How artificial intelligence improves healthcare customer satisfaction scores

How artificial intelligence improves healthcare customer satisfaction scores

The healthcare industry is under tremendous pressure to meet the high standards of customer service that consumers have come to expect from online retailers. Healthcare executives have made it a strategic priority post-pandemic to actively measure and improve customer satisfaction (CSAT), as they have witnessed the many ways poor customer service experience can affect the business, the bottom line, and even the well-being of the patient.

A recent survey of CSAT rates within the industry highlights the many opportunities for improvement, with health insurance companies ranked 36th and hospitals ranked 44th out of the 47 benchmarked industries. The 2022 J.D. Power U.S. Commercial Member Health Plan Study found that health plan customer satisfaction has been flat over the past five years and identified several key drivers of dissatisfaction, including contact center support and digital tools. The study found that customers not only want immediate, accurate answers on whatever platform might feel best to them (phone, online, chat, etc.), but they also want the agent to provide those answers with empathy and care.

While the pandemic response and recovery has resulted in delays in digital optimization and adoption, healthcare reform targeted at the integration of disparate technology systems and increasing transparency around the cost of care is starting to prompt change. Both reforms require intensive efforts to integrate patient and member data from a variety of third-party sources, which can be difficult to do in an industry that has generally resisted the use of advanced technologies.

Measuring the behaviors that impact patient satisfaction

Healthcare companies want to deliver the best customer experience that they can. Many of them, especially those working with legacy technology systems, have tried to achieve this by hiring workers to listen to hundreds of hours of random customer interactions—an expensive, time-consuming undertaking that can be subjective and inconsistent. Without an objective way to evaluate interactions across agents, the practice can lead to agent job dissatisfaction, a high number of quality score disputes, and insufficient insight into CSAT trends.

This is where artificial intelligence (AI) comes in. To be truly successful in today’s marketplace, healthcare organizations must be able to objectively measure and score the specific agent behaviors that have the greatest impact on patient and provider satisfaction levels. To do so, many healthcare companies are incorporating AI solutions into the organization’s larger analytics and quality program, which can help them:

  • Score agent soft-skill behaviors, like demonstrating empathy, actively listening, or acknowledging loyalty.
  • Assist agents navigating complex member issues in real time with prompts on which behaviors are needed or the next-best action to take.
  • Provide agents with the opportunity to positively impact their CSAT outcomes by highlighting the behaviors needed to achieve their goal.
  • Monitor and manage the rates of member patient satisfaction, which could impact a provider’s Medicare gold star rating and reimbursement rate for the care provided.

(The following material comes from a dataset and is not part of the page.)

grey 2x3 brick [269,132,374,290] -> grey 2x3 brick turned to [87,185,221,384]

Consider, for example, one leading Fortune 100 healthcare provider that wanted better insight into its agent-patient interactions. The organization recognized how complex the healthcare system had become for every patient, provider, and participant and had seen the stagnation in company CSAT scores. Its leaders wanted to better understand their agent behaviors at scale, ensure compliance, and gain a deeper understanding of patient intent and satisfaction. They decided AI-driven software was the way to achieve their goals. Now armed with the AI-driven ability to monitor and capture insights from every single agent interaction, the business has been able to easily categorize the reasons and outcomes for every call.

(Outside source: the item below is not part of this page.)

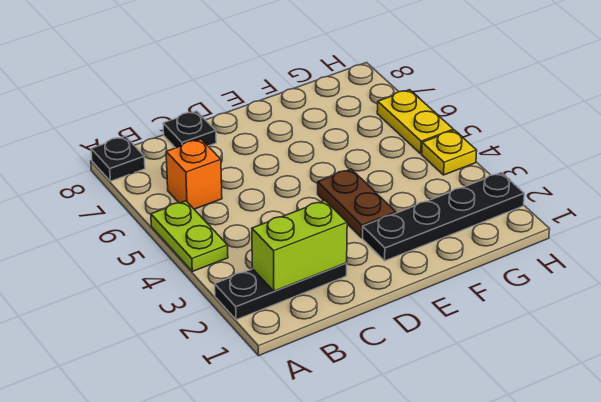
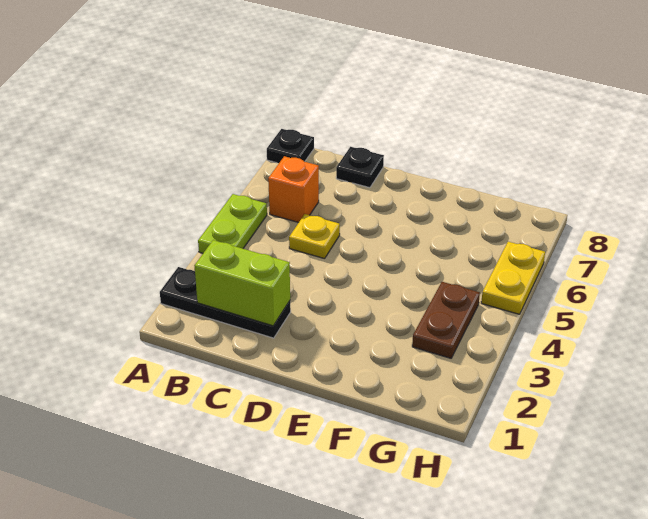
black 1x4 plate [363,173,524,261] -> none
brown 1x2 plate [318,169,396,238] -> brown 1x2 plate moved to [412,282,480,358]
yellow 1x1 plate [422,130,477,175] -> yellow 1x1 plate moved to [289,214,340,259]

In the highly complex and quickly changing healthcare industry, customer satisfaction has never been more important. Agent behaviors have a direct influence on member satisfaction levels, and companies need to understand how their agent’s behaviors are influencing the bottom line if they want to succeed in a very competitive marketplace. Learn more about the new ways technology like AI is transforming the healthcare industry from the call center out.

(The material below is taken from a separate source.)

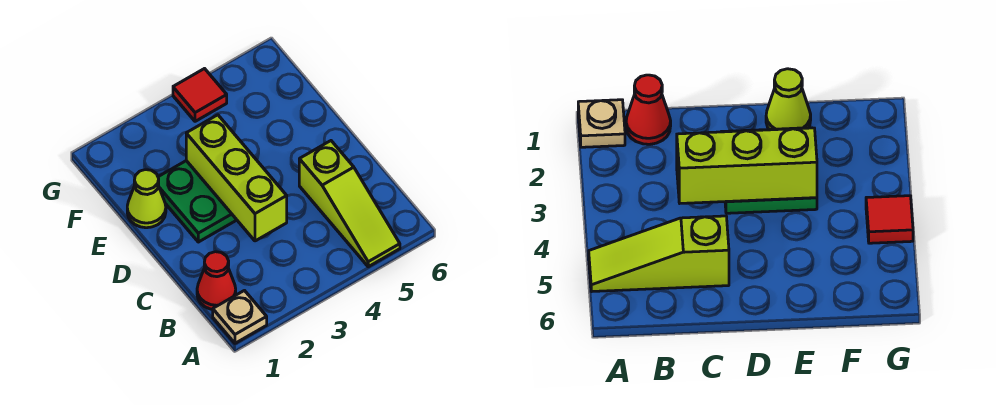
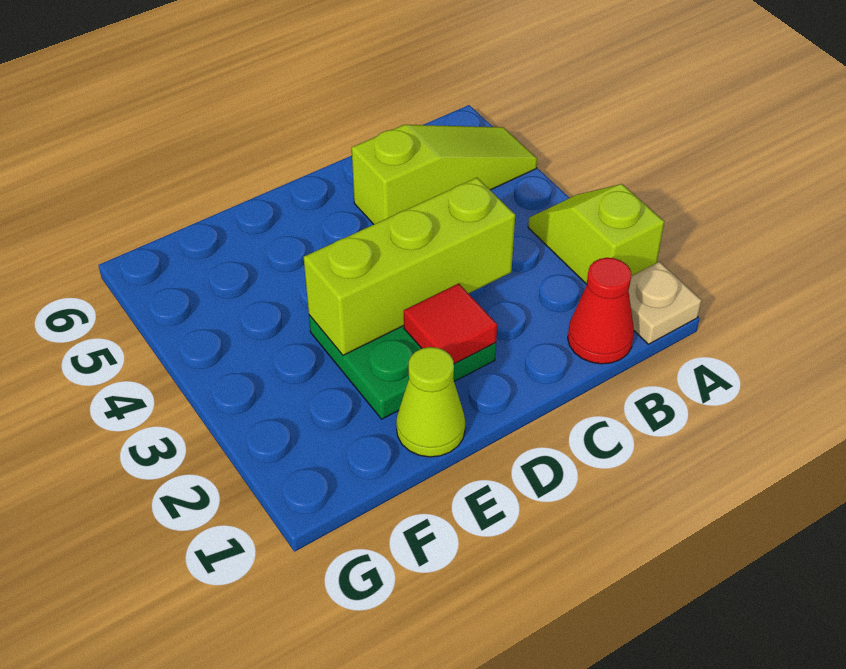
none -> lime 1x2 slope [528,184,664,284]
red 1x1 tile [173,69,227,121] -> red 1x1 tile moved to [404,283,497,364]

Common challenges for healthcare organizations

Most contact center interactions in a healthcare organization are initiated to address something that has gone wrong. These factors place a lot of emotional and performance pressure on the contact center agent, making soft skills like empathy, active listening, setting expectations, and effective questioning incredibly important. Some of the challenges to providing improved customer experiences and CSAT for members can include:

  • Siloed (member) data: Vast volumes of patient data are available, but data is siloed across different types of providers and types of insurance, etc.
  • Multiple stakeholders: Agents are tasked with serving various stakeholders, including the member, the care provider, and even the employer.
  • Fragmented (member) journeys: Each insurance member journey is unique, resulting in fragmented journeys.
  • Multiple channels: Members expect to be able to use multiple channels to communicate and seek information from their healthcare providers.
  • Generational differences: All age groups need healthcare but have different preferences about how they want to interact with the healthcare organization.
  • Wide range of member issues: Contact center agents are tasked with handling a wide range of patients. Just about every interaction is likely a highly personal one requiring skilled agents who can provide timely, personalized, and empathetic service.